If anything, the latest example in this series typified how hard it is for any side, not just England and India, to be triumphant in conditions that are totally foreign to them. Home advantage has become the dominant force in Test cricket and, as a result, the longer format is losing its unpredictability.
Since the start of 2013, the home side has won 54 (57%) of 94 Test series played, with just 23 (24%) series going in favour of the away side and 17 being drawn (18%). In addition, the same period has seen 142 home wins (57%) of the 248 Tests played, with there being just 60 away victories (24%) and 46 draws (19%).
Such statistics also emphasise that the ICC Rankings do not tell everything about the quality of a side. India, who are top by 19 ratings have reached top spot through irresistible home form but have lost their last series away against their challengers, South Africa (2-1), Australia (3-0), New Zealand (1-0) and England (3-1 currently). The underlining point being that their strengths are being nullified away from home.
You would be forgiven for being worried about the already fragile nature of Test cricket should such a trend continue. Are sides falling into a comfort zone? India, to their credit, are making strides to make them more competitive away from home.
“It’s a conscious effort from this side to be the best travelling team in the world, not just at home,” India head coach Ravi Shastri told Sky Sports this summer.

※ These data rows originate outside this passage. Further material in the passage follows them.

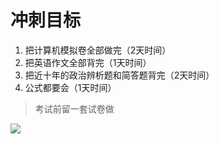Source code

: # 冲刺目标

1. 把计算机模拟卷全部做完（2天时间）
2. 把英语作文全部背完（1天时间）
3. 把近十年的政治辨析题和简答题背完（2天时间）
4. 公式都要会（1天时间）

> 考试前留一套试卷做

![](https://img.tucang.cc/api/image/show/7d4f76b57f8a7260829ea48721ac6aec)
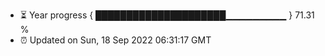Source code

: - ⏳ Year progress { █████████████████████▁▁▁▁▁▁▁▁▁ } 71.31 %
- ⏰ Updated on Sun, 18 Sep 2022 06:31:17 GMT

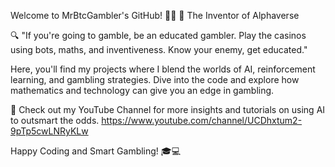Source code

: Welcome to MrBtcGambler's GitHub! 🎲🤖
🚀 The Inventor of Alphaverse

🔍 "If you're going to gamble, be an educated gambler. Play the casinos using bots, maths, and inventiveness. Know your enemy, get educated."

Here, you'll find my projects where I blend the worlds of AI, reinforcement learning, and gambling strategies. Dive into the code and explore how mathematics and technology can give you an edge in gambling.

🎥 Check out my YouTube Channel for more insights and tutorials on using AI to outsmart the odds. https://www.youtube.com/channel/UCDhxtum2-9pTp5cwLNRyKLw

Happy Coding and Smart Gambling! 🎓💻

“We know we will thrash teams at home and there’s no chance for teams when they come to India if we prepare tracks that suit us. But we want to go outside and win and I think that this side can be the best travelling side in the world.”
The ambition is clearly there and India have started to match it with action, preparing greener wickets in domestic cricket to offer more encouragement for seamers, especially on days one and two. They also encourage players to spend time in county cricket, with current Test players Cheteshwar Pujara, Ishant Sharma and Ravi Ashwin playing first-class cricket in England over the past three years in order to have more familiarity with conditions.
The ICC have also made attempts to reduce significant home advantage. Next year, following the conclusion of the World Cup, will see the introduction of the Test Championship for the first time. Run over a two-year period, the championship will feature nine of the 12 current Test playing nations playing against each other in a league table, with the top two playing in the final at Lord’s at the end of the cycle. What the championship aims to do is find the true number one side in the world, with away form proving just as important as home success. In addition, it should make Test cricket more meaningful.
Then we have the issue of Test match pitches. In 2016, the ICC Cricket Committee, headed by former India Test captain Anil Kumble, expressed their dissatisfaction over the quality of Test pitches “and in particular the common practice of home countries overtly preparing surfaces to suit their own teams”. It was made clear that there would be discussions held in the future over how to prevent home teams from preparing pitches that would significantly benefit their chances in Test matches.
But at the moment, Test matches are too predictable. Home advantage has gone too far and changes are needed. The future of Test cricket depends on it.